My previous article highlighted that using the Canterbury model of devolving responsibility through subsidiarity should be the primary focus. But there is so much more that can be done.
First and foremost, we need to rekindle and enable innovation.
The 1990s saw huge technological innovation in New Zealand healthcare and by 2000 we were the envy of the world. Since then, innovation has stalled and, disappointingly, we have fallen behind other countries.
How did this happen? Well, the answer is bureaucrats grabbed hold of the innovation steering wheel.
Administrative hurdles were introduced and the modest amounts of discretionary funding for doctors to develop new solutions dried up. Centrally controlled "innovation hubs" were set up that mostly delivered nothing. While the intent was good, formalised or centralised innovation is an oxymoron.
Health information technology (IT) innovation still has flickers of life but is mostly moribund. Even after numerous Ministry of Health-authored IT vision documents and plans, little has happened. We continue to spend so much to get so little. The solution is multifaceted, but it is definitely NOT a bigger Wellington-based health IT operation.
Some people suggested we buy a big monolithic American IT system, which is an absolutely dumb idea on many counts.
These heinously expensive systems, originally designed for the US insurance healthcare system, are a poor fit for NZ. Often, they deliver little or no value for US hospitals and they would extinguish any remnants of homegrown Kiwi innovation.
Make frontline health a priority
The solution to getting NZ healthcare back to the top of the class is to return to frontline clinical staff having modest funding to solve real local problems. The goal would then be to roll out successful solutions across the country.
Frontline health workers and their innovative thinking are the key to unlocking our woes. Not more Wellington boffinry.
In addition, the government's addiction to consultants needs to end as they seem to be giving rubbish advice (like centralising decision-making), are self-serving and bloody expensive.
The 2022 spend on consultants by the Ministry of Health ballooned to $154 million from an already eye-watering $63 million the previous year. Furthermore, the government should be asking for a refund of some of the $30m spent on a health reforms plan, which wasn’t finished.
Enough savings here would pay for a few thousand nurses, midwives, etc, and I am pretty sure we all agree that is what we need the most.
NZ has a huge healthcare worker shortage that needs addressing. Our 2020 health workforce was 253,000, including a reported 22% shortfall in senior medical officers. So, probably 50-60,000 new staff are needed.
This is an impossible task when battling the headwinds of retirements (50% of GPs will retire over the next 10 years), very low training rates by OECD standards, poor working conditions, burnout, understaffing (GPs on average look after 1,500 patients when the ideal number is ~1,000), and other countries aggressively targeting our health professionals offering a lot more money.

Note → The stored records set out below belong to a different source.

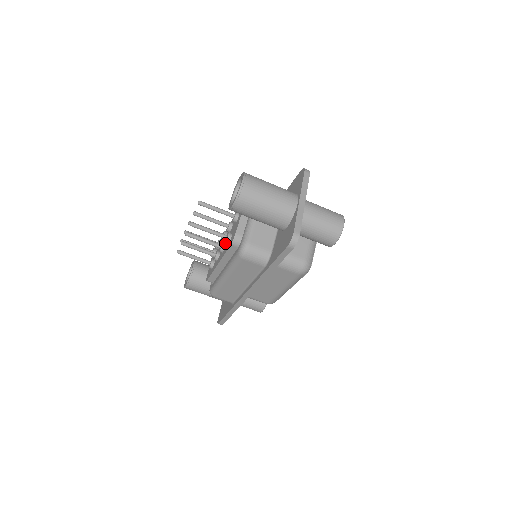
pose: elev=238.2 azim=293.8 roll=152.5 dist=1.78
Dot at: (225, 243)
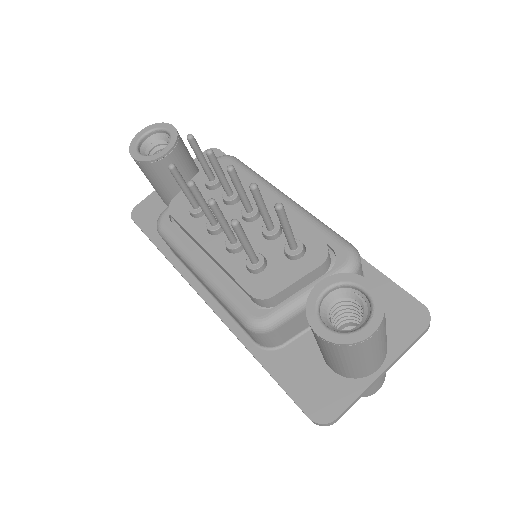
Dot at: occluded
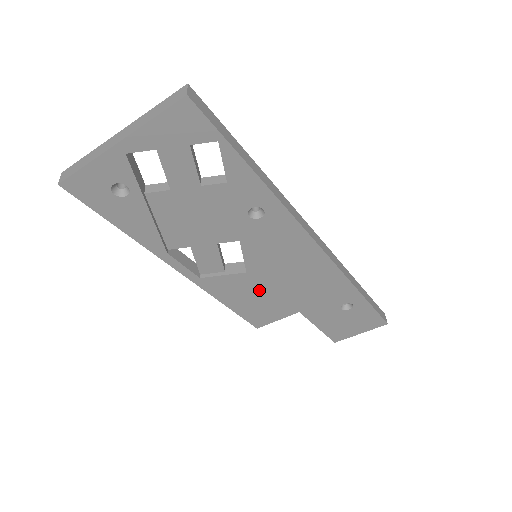
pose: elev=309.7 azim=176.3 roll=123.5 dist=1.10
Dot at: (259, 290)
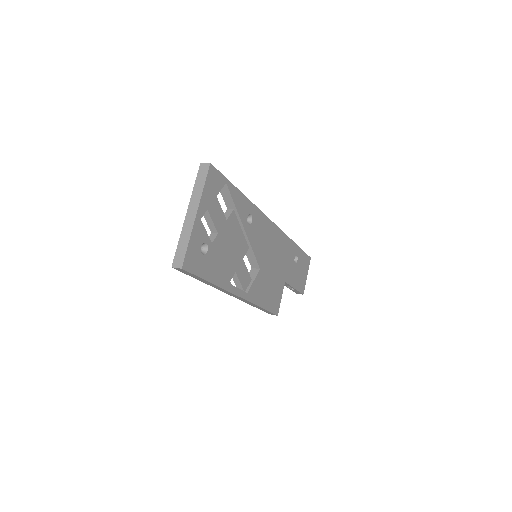
Dot at: (268, 279)
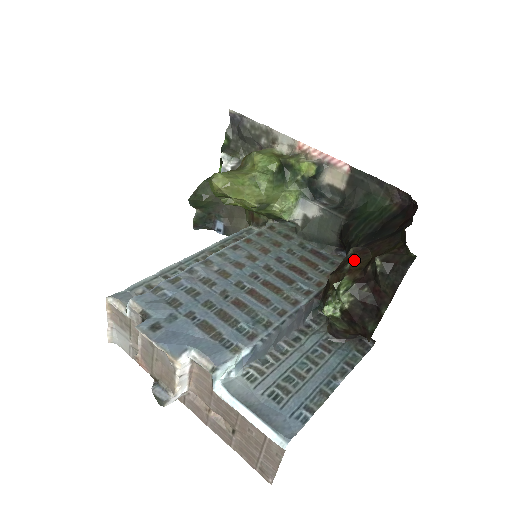
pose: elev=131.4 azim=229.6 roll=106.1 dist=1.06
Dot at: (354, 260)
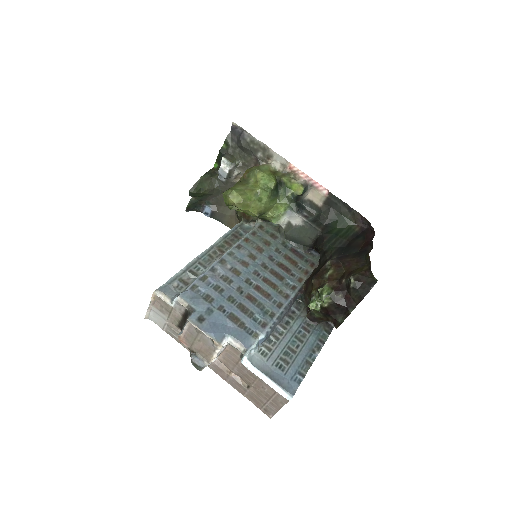
Dot at: (332, 271)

Even if we fixed recruitment processes, we’re unlikely to even get close to recruiting the numbers needed or being able to afford the extra salaries.
A big to-do list
Fortunately, subsidiarity healthcare devolves a considerable amount of work to community health workers and primary care staff, thereby freeing up the likes of specialists, hospital beds and ED capacity for more acute patients.
Furthermore, the post-Canterbury earthquake experience shows devolved healthcare delivers a whole lot more healthcare with the same resources.
Tens of millions could also be saved by fixing procurement. As I have publicly stated before, our health procurement processes are amateurish, lack accountability, are sometimes dishonest and much more.
They are some of the worst in the developed world, which I can authoritatively say as Orion Health is typically responding to 20 or so tenders globally at any point in time with a total value of $500m or more.
Next, there is the sensitive issue of the services that regional hospitals should and shouldn’t deliver. All hospitals must provide services such as ED, routine orthopaedics, maternity, general surgery and general medicine.
But there are more complex procedures that are best done in tertiary hospital specialist centres as equipment can be costly and more importantly the outcomes can be much better.
For example, expensive Da Vinci robots are supposedly better at doing prostate surgery than human surgeons and, if so, then possibly this surgery should be delivered out of three tertiary facilities, rather than the many hospitals that do this surgery today.
Sensible and VERY careful consideration is also needed regarding services that could be better delivered by private providers. One major benefit of using private-sector capacity is that it frees up space in public hospitals, to clear waiting lists and focus on the more complex cases.
Then, funding models, sensible health regions and hospital sizings also need addressing. These are three massive topics that deserve individual articles and the attention of healthcare giants such as Dame Annette King, Des Gorman, Ian Powell, David Meates and maybe even my friend Rob Campbell.
So, a big to-do list, which I believe will go a long way to getting NZ's $24 billion health service back on track.
There is no need for any more think tanks, consultancy reports, talkfests, or ideological-driven change. We need to act fast as Canterbury did, and we are lucky to have many seasoned healthcare professionals that could assist.
I wish Dr Verrall all the best with these challenges.